*Task:* In how many lines of the records below does the word "service" appear? Reply with the number only.

[Saved entries]

----

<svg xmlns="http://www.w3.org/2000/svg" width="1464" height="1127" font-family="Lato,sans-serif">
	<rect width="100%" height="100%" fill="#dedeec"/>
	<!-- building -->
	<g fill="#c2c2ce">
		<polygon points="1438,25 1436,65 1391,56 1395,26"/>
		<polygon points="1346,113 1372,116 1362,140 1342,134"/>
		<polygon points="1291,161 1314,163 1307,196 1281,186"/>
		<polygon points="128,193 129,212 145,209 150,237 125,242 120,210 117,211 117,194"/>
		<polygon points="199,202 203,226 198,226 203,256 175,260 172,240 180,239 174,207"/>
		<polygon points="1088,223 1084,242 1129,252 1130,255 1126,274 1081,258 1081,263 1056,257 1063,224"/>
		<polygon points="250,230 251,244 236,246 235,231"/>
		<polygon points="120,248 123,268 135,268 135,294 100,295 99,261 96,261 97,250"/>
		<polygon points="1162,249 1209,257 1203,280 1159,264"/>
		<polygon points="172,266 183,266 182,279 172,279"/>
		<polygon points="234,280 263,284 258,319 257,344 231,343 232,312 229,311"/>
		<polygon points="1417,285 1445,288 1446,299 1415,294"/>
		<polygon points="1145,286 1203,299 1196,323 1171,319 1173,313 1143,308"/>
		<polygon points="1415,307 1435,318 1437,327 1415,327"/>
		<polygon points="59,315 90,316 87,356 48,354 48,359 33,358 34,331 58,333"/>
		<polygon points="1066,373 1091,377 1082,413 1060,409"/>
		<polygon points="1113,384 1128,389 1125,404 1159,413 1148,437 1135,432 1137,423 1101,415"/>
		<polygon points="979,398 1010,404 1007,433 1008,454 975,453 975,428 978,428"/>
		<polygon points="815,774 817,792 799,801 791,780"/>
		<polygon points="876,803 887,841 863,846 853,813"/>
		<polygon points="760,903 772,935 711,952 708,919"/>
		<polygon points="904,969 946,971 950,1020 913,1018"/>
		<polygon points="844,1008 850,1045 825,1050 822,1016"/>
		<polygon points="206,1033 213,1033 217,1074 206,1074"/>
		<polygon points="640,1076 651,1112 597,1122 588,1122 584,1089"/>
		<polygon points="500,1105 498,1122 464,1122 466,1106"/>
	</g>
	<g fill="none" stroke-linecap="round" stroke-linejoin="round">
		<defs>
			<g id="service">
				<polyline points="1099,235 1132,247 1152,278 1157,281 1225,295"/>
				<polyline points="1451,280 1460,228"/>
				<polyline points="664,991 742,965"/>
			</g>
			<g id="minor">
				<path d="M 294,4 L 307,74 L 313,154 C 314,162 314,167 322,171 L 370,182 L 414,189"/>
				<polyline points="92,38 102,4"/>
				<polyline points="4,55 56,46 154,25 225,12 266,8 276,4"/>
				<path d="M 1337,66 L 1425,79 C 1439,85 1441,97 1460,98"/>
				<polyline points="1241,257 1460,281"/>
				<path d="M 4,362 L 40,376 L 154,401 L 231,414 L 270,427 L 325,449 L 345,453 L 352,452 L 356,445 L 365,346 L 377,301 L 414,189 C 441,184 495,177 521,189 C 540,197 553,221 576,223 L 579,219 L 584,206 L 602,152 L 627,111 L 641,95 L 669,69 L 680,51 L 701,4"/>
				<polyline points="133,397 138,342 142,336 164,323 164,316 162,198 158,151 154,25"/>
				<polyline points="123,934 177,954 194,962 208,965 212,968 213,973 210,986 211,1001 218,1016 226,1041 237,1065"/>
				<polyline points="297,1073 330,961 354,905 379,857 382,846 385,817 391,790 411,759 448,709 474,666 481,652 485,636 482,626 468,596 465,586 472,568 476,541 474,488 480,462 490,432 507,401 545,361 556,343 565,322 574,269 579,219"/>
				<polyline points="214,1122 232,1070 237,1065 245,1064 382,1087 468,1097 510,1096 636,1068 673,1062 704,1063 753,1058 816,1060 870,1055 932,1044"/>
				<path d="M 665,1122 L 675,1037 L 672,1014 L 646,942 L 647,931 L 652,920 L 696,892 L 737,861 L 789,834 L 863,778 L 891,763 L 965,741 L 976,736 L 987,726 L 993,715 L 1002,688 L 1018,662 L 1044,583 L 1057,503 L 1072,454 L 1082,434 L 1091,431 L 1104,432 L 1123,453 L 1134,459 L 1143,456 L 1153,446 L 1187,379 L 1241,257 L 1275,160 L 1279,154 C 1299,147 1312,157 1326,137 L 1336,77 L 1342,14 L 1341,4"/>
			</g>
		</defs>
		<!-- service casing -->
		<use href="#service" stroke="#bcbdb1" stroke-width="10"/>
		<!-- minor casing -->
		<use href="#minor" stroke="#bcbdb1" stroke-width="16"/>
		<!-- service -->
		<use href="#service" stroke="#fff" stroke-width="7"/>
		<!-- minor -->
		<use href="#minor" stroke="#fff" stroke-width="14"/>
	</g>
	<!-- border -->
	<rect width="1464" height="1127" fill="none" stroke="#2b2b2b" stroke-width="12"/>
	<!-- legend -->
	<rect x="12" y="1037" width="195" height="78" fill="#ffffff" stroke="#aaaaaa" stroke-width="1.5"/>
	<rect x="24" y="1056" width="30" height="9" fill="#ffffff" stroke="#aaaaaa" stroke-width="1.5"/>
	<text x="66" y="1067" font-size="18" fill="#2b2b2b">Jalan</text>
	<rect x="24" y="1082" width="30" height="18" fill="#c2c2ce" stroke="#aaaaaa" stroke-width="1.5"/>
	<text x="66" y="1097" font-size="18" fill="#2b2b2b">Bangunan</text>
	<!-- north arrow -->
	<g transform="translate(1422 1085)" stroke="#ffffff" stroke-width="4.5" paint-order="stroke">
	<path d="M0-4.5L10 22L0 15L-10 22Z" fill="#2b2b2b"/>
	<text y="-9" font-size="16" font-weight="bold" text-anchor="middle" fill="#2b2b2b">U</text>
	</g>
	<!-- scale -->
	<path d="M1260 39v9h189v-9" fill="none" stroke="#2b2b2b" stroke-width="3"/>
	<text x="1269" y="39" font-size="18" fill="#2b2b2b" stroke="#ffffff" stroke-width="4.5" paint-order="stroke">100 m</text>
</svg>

----

*Finished exercise:* 5